[Start of Attachment]

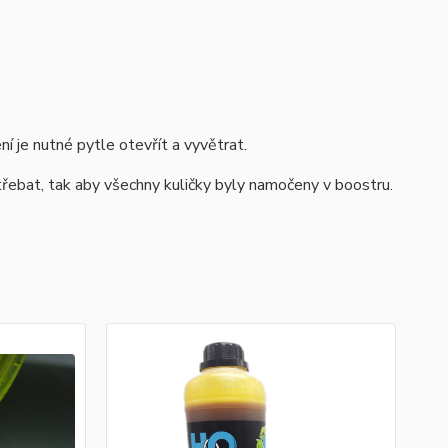
í je nutné pytle otevřít a vyvětrat.
řebat, tak aby všechny kuličky byly namočeny v boostru.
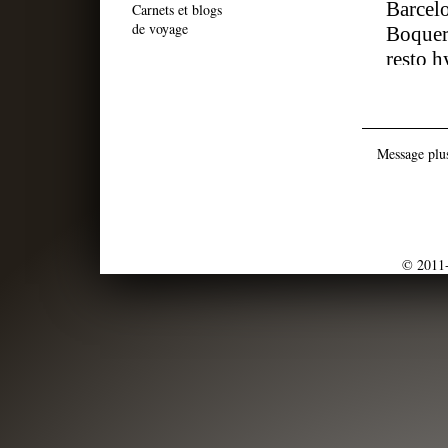
Carnets et blogs
de voyage
Message plus
© 2011-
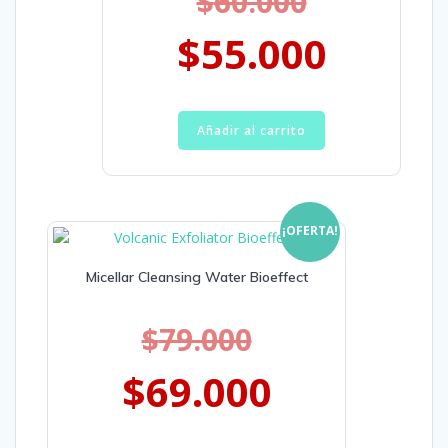
$
60.000
$
55.000
Añadir al carrito
¡OFERTA!
Micellar Cleansing Water Bioeffect
$
79.000
$
69.000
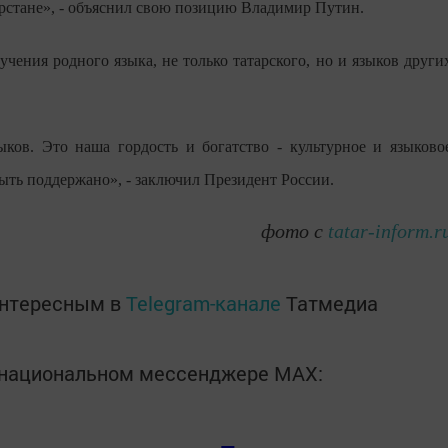
стане», - объяснил свою позицию Владимир Путин.
ения родного языка, не только татарского, но и языков други
ыков. Это наша гордость и богатство - культурное и языково
быть поддержано», - заключил Президент России.
фото с
tatar-inform.r
интересным в
Telegram-канале
Татмедиа
в национальном мессенджере MАХ:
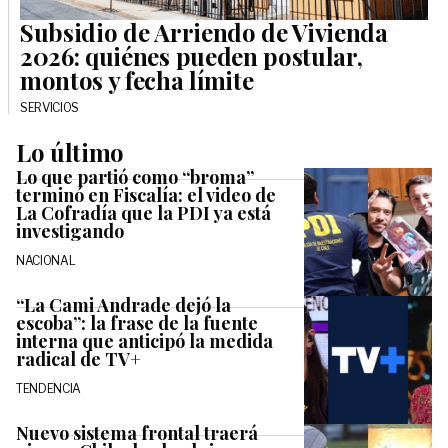
Subsidio de Arriendo de Vivienda
2026: quiénes pueden postular,
montos y fecha límite
SERVICIOS
Lo último
Lo que partió como “broma”
terminó en Fiscalía: el video de
La Cofradía que la PDI ya está
investigando
NACIONAL
“La Cami Andrade dejó la
escoba”: la frase de la fuente
interna que anticipó la medida
radical de TV+
TENDENCIA
Nuevo sistema frontal traerá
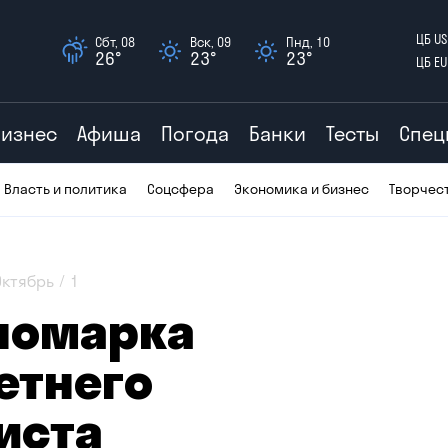
ЦБ US
Сбт, 08
Вск, 09
Пнд, 10
26°
23°
23°
ЦБ EU
Бизнес
Афиша
Погода
Банки
Тесты
Спец
Власть и политика
Соцсфера
Экономика и бизнес
Творчес
Октябрь
1
иномарка
етнего
иста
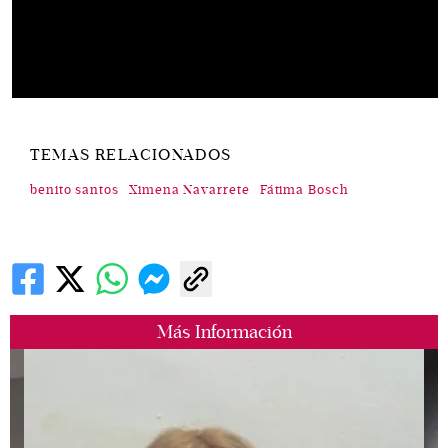
TEMAS RELACIONADOS
benito santos
Ximena Navarrete
Fátima Bosch
Más Información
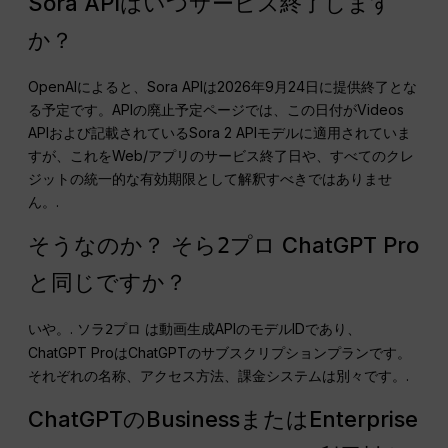
Sora APIはいつサービス終了します
か？
OpenAIによると、Sora APIは2026年9月24日に提供終了とな
る予定です。APIの廃止予定ページでは、この日付がVideos
APIおよび記載されているSora 2 APIモデルに適用されていま
すが、これをWeb/アプリのサービス終了日や、すべてのクレ
ジットの統一的な有効期限として解釈すべきではありませ
ん。.
そうなのか？
ChatGPT Pro
そら2プロ
と同じですか？
いや。.
は動画生成APIのモデルIDであり、
ソラ2プロ
ChatGPT ProはChatGPTのサブスクリプションプランです。
それぞれの名称、アクセス方法、課金システムは別々です。.
ChatGPTのBusinessまたはEnterprise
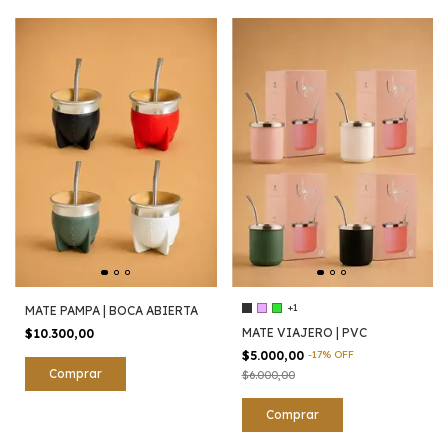
+1
MATE PAMPA | BOCA ABIERTA
MATE VIAJERO | PVC
$10.300,00
$5.000,00
-
17
%
OFF
$6.000,00
Comprar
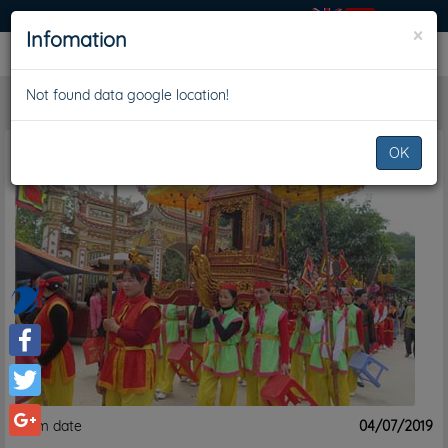
SIGN IN
×
Infomation
Not found data google location!
Plan
OK
Facebook
Twitter
From date
04/07/2019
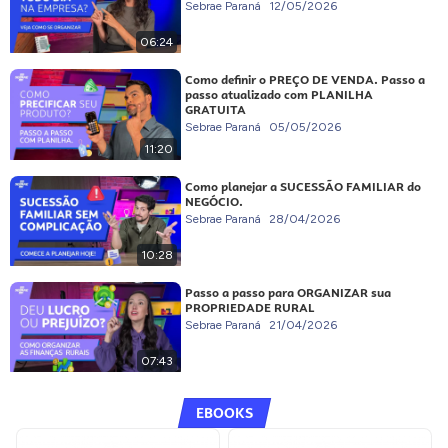
Sebrae Paraná
12/05/2026
06:24
Como definir o PREÇO DE VENDA. Passo a
passo atualizado com PLANILHA
GRATUITA
Sebrae Paraná
05/05/2026
11:20
Como planejar a SUCESSÃO FAMILIAR do
NEGÓCIO.
Sebrae Paraná
28/04/2026
10:28
Passo a passo para ORGANIZAR sua
PROPRIEDADE RURAL
Sebrae Paraná
21/04/2026
07:43
EBOOKS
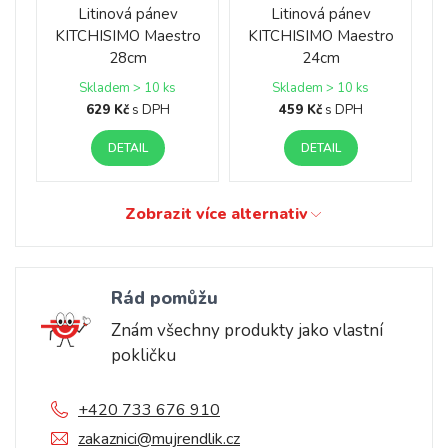
Litinová pánev
Litinová pánev
KITCHISIMO Maestro
KITCHISIMO Maestro
28cm
24cm
Skladem > 10 ks
Skladem > 10 ks
629 Kč
s DPH
459 Kč
s DPH
DETAIL
DETAIL
Zobrazit více alternativ
Rád pomůžu
Znám všechny produkty jako vlastní
pokličku
+420 733 676 910
zakaznici@mujrendlik.cz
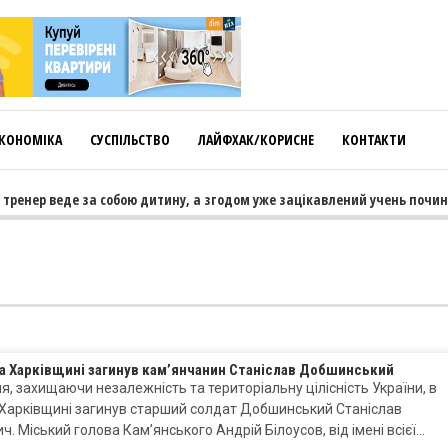
КОНОМІКА
СУСПІЛЬСТВО
ЛАЙФХАК/КОРИСНЕ
КОНТАКТИ
ренер веде за собою дитину, а згодом уже зацікавлений учень починає
на Харківщині загинув кам’янчанин Станіслав Добшинський
я, захищаючи незалежність та територіальну цілісність України, в
 Харківщині загинув старший солдат Добшинський Станіслав
ч. Міський голова Кам’янського Андрій Білоусов, від імені всієї…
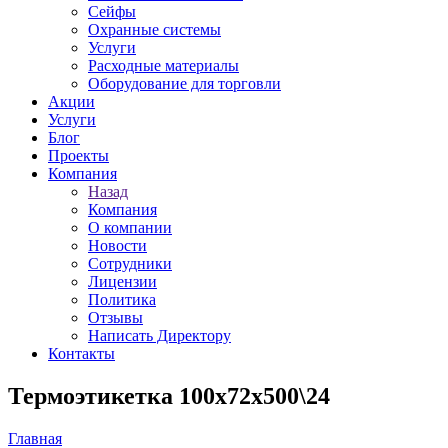
Сейфы
Охранные системы
Услуги
Расходные материалы
Оборудование для торговли
Акции
Услуги
Блог
Проекты
Компания
Назад
Компания
О компании
Новости
Сотрудники
Лицензии
Политика
Отзывы
Написать Директору
Контакты
Термоэтикетка 100х72х500\24
Главная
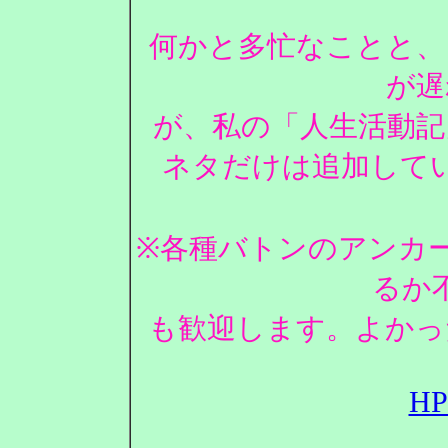
何かと多忙なことと、
が遅
が、私の「人生活動記
ネタだけは追加して
※各種バトンのアンカ
るか
も歓迎します。よかっ
H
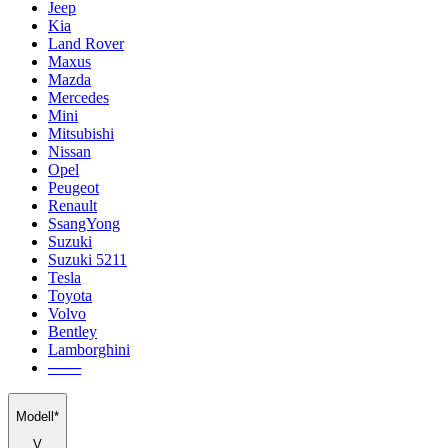
Jeep
Kia
Land Rover
Maxus
Mazda
Mercedes
Mini
Mitsubishi
Nissan
Opel
Peugeot
Renault
SsangYong
Suzuki
Suzuki 5211
Tesla
Toyota
Volvo
Bentley
Lamborghini
───
Modell*
V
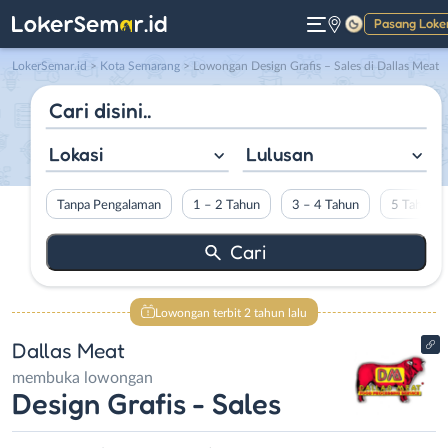
Pasang Loke
Gelap
LokerSemar.id
>
Kota Semarang
> Lowongan Design Grafis – Sales di Dallas Meat
Lokasi
Lulusan
Tanpa Pengalaman
1 – 2 Tahun
3 – 4 Tahun
5 Tahun L
Lowongan terbit 2 tahun lalu
Dallas Meat
membuka lowongan
Design Grafis - Sales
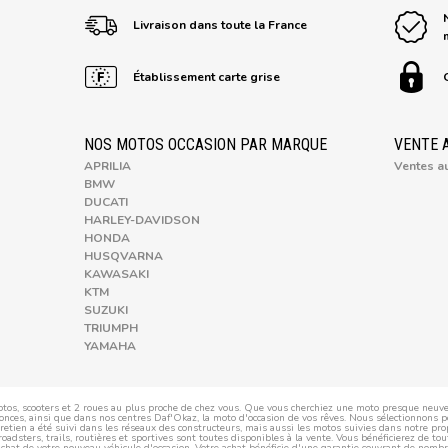
Livraison dans toute la France
Établissement carte grise
NOS MOTOS OCCASION PAR MARQUE
VENTE 
APRILIA
Ventes a
BMW
DUCATI
HARLEY-DAVIDSON
HONDA
HUSQVARNA
KAWASAKI
KTM
SUZUKI
TRIUMPH
YAMAHA
tos, scooters et 2 roues au plus proche de chez vous. Que vous cherchiez une moto presque neuve
nces, ainsi que dans nos centres Daf'Okaz, la moto d'occasion de vos rêves. Nous sélectionnons p
etien a été suivi dans les réseaux des constructeurs, mais aussi les motos suivies dans notre prop
roadsters, trails, routières et sportives sont toutes disponibles à la vente. Vous bénéficierez de to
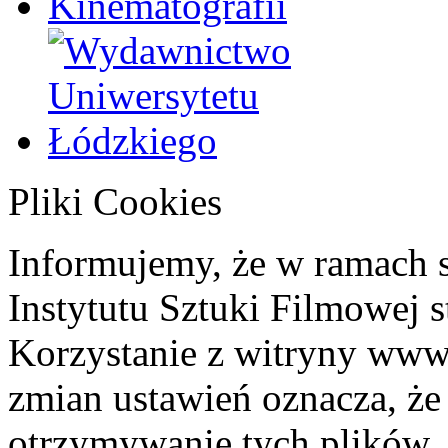
Pliki Cookies
Informujemy, że w ramach 
Instytutu Sztuki Filmowej s
Korzystanie z witryny www
zmian ustawień oznacza, że
otrzymywanie tych plików. 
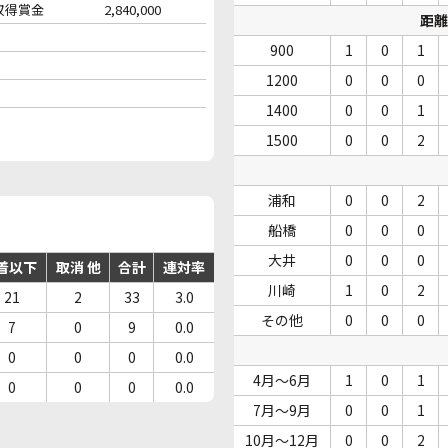
収得賞金
2,840,000
距離
900
1
0
1
1200
0
0
0
1400
0
0
1
1500
0
0
2
浦和
0
0
2
船橋
0
0
0
大井
0
0
0
着以下
取消 他
合計
連対率
川崎
1
0
2
21
2
33
3.0
その他
0
0
0
7
0
9
0.0
0
0
0
0.0
4月～6月
1
0
1
0
0
0
0.0
7月～9月
0
0
1
10月～12月
0
0
2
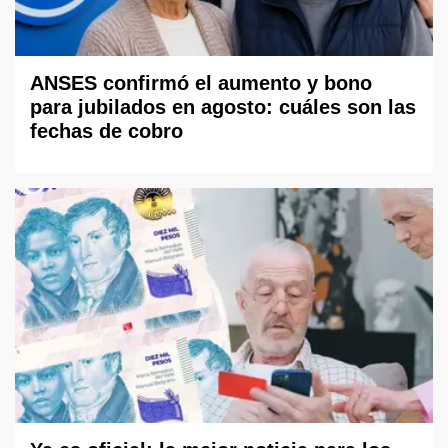
ANSES confirmó el aumento y bono
para jubilados en agosto: cuáles son las
fechas de cobro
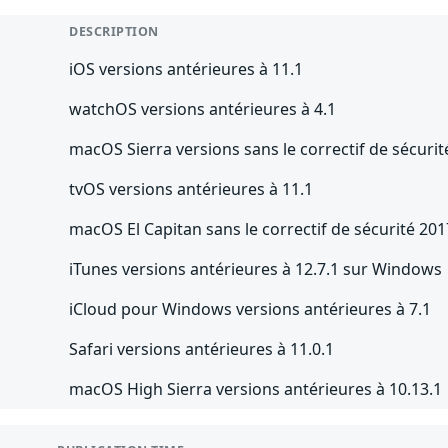
DESCRIPTION
iOS versions antérieures à 11.1
watchOS versions antérieures à 4.1
macOS Sierra versions sans le correctif de sécuri
tvOS versions antérieures à 11.1
macOS El Capitan sans le correctif de sécurité 20
iTunes versions antérieures à 12.7.1 sur Windows
iCloud pour Windows versions antérieures à 7.1
Safari versions antérieures à 11.0.1
macOS High Sierra versions antérieures à 10.13.1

[End of Attachment]

_Exercise aim_: In the copy, include every record exactly and no pictures.

_Exercise answer_:
í je nutné pytle otevřít a vyvětrat.
řebat, tak aby všechny kuličky byly namočeny v boostru.
Carnets et blogs
de voyage
Message plus
© 2011-
$
60.000
$
55.000
Añadir al carrito
¡OFERTA!
Micellar Cleansing Water Bioeffect
$
79.000
$
69.000
стане», - объяснил свою позицию Владимир Путин.
ения родного языка, не только татарского, но и языков други
ыков. Это наша гордость и богатство - культурное и языково
быть поддержано», - заключил Президент России.
фото с
tatar-inform.r
интересным в
Telegram-канале
Татмедиа
в национальном мессенджере MАХ:
Subsidio de Arriendo de Vivienda
2026: quiénes pueden postular,
montos y fecha límite
SERVICIOS
Lo último
Lo que partió como “broma”
terminó en Fiscalía: el video de
La Cofradía que la PDI ya está
investigando
NACIONAL
“La Cami Andrade dejó la
escoba”: la frase de la fuente
interna que anticipó la medida
radical de TV+
TENDENCIA
Nuevo sistema frontal traerá
ЦБ US
Сбт, 08
Вск, 09
Пнд, 10
26°
23°
23°
ЦБ EU
Бизнес
Афиша
Погода
Банки
Тесты
Спец
Власть и политика
Соцсфера
Экономика и бизнес
Творчес
Октябрь
1
иномарка
етнего
иста
TEMAS RELACIONADOS
benito santos
Ximena Navarrete
Fátima Bosch
Más Información
Sora APIはいつサービス終了します
か？
OpenAIによると、Sora APIは2026年9月24日に提供終了とな
る予定です。APIの廃止予定ページでは、この日付がVideos
APIおよび記載されているSora 2 APIモデルに適用されていま
すが、これをWeb/アプリのサービス終了日や、すべてのクレ
ジットの統一的な有効期限として解釈すべきではありませ
ん。.
そうなのか？
ChatGPT Pro
そら2プロ
と同じですか？
いや。.
は動画生成APIのモデルIDであり、
ソラ2プロ
ChatGPT ProはChatGPTのサブスクリプションプランです。
それぞれの名称、アクセス方法、課金システムは別々です。.
ChatGPTのBusinessまたはEnterprise
+1
MATE PAMPA | BOCA ABIERTA
MATE VIAJERO | PVC
$10.300,00
$5.000,00
-
17
%
OFF
$6.000,00
Comprar
SIGN IN
×
Infomation
Not found data google location!
Plan
OK
Facebook
Twitter
From date
04/07/2019
Sebrae Paraná
12/05/2026
06:24
Como definir o PREÇO DE VENDA. Passo a
passo atualizado com PLANILHA
GRATUITA
Sebrae Paraná
05/05/2026
11:20
Como planejar a SUCESSÃO FAMILIAR do
NEGÓCIO.
Sebrae Paraná
28/04/2026
10:28
Passo a passo para ORGANIZAR sua
PROPRIEDADE RURAL
Sebrae Paraná
21/04/2026
07:43
EBOOKS
Litinová pánev
Litinová pánev
KITCHISIMO Maestro
KITCHISIMO Maestro
28cm
24cm
Skladem > 10 ks
Skladem > 10 ks
629 Kč
s DPH
459 Kč
s DPH
DETAIL
DETAIL
Zobrazit více alternativ
Rád pomůžu
Znám všechny produkty jako vlastní
pokličku
+420 733 676 910
zakaznici@mujrendlik.cz
КОНОМІКА
СУСПІЛЬСТВО
ЛАЙФХАК/КОРИСНЕ
КОНТАКТИ
ренер веде за собою дитину, а згодом уже зацікавлений учень починає
на Харківщині загинув кам’янчанин Станіслав Добшинський
я, захищаючи незалежність та територіальну цілісність України, в
 Харківщині загинув старший солдат Добшинський Станіслав
ч. Міський голова Кам’янського Андрій Білоусов, від імені всієї…
Сейфы
Охранные системы
Услуги
Расходные материалы
Оборудование для торговли
Акции
Услуги
Блог
Проекты
Компания
Назад
Компания
О компании
Новости
Сотрудники
Лицензии
Политика
Отзывы
Написать Директору
Контакты
Термоэтикетка 100х72х500\24
Главная
何かと多忙なことと、
が遅
が、私の「人生活動記
ネタだけは追加して
※各種バトンのアンカ
るか
も歓迎します。よかっ
H
Jeep
Kia
Land Rover
Maxus
Mazda
Mercedes
Mini
Mitsubishi
Nissan
Opel
Peugeot
Renault
SsangYong
Suzuki
Suzuki 5211
Tesla
Toyota
Volvo
Bentley
Lamborghini
───
Modell*
V
Pasang Loke
Gelap
LokerSemar.id
>
Kota Semarang
> Lowongan Design Grafis – Sales di Dallas Meat
Lokasi
Lulusan
Tanpa Pengalaman
1 – 2 Tahun
3 – 4 Tahun
5 Tahun L
Lowongan terbit 2 tahun lalu
Dallas Meat
membuka lowongan
Design Grafis - Sales
Livraison dans toute la France
Établissement carte grise
NOS MOTOS OCCASION PAR MARQUE
VENTE 
APRILIA
Ventes a
BMW
DUCATI
HARLEY-DAVIDSON
HONDA
HUSQVARNA
KAWASAKI
KTM
SUZUKI
TRIUMPH
YAMAHA
tos, scooters et 2 roues au plus proche de chez vous. Que vous cherchiez une moto presque neuve
nces, ainsi que dans nos centres Daf'Okaz, la moto d'occasion de vos rêves. Nous sélectionnons p
etien a été suivi dans les réseaux des constructeurs, mais aussi les motos suivies dans notre prop
roadsters, trails, routières et sportives sont toutes disponibles à la vente. Vous bénéficierez de to
Pliki Cookies
Informujemy, że w ramach 
Instytutu Sztuki Filmowej s
Korzystanie z witryny www
zmian ustawień oznacza, że
otrzymywanie tych plików. 
収得賞金
2,840,000
距離
900
1
0
1
1200
0
0
0
1400
0
0
1
1500
0
0
2
浦和
0
0
2
船橋
0
0
0
大井
0
0
0
着以下
取消 他
合計
連対率
川崎
1
0
2
21
2
33
3.0
その他
0
0
0
7
0
9
0.0
0
0
0
0.0
4月～6月
1
0
1
0
0
0
0.0
7月～9月
0
0
1
10月～12月
0
0
2
ANSES confirmó el aumento y bono
para jubilados en agosto: cuáles son las
fechas de cobro
DESCRIPTION
iOS versions antérieures à 11.1
watchOS versions antérieures à 4.1
macOS Sierra versions sans le correctif de sécuri
tvOS versions antérieures à 11.1
macOS El Capitan sans le correctif de sécurité 20
iTunes versions antérieures à 12.7.1 sur Windows
iCloud pour Windows versions antérieures à 7.1
Safari versions antérieures à 11.0.1
macOS High Sierra versions antérieures à 10.13.1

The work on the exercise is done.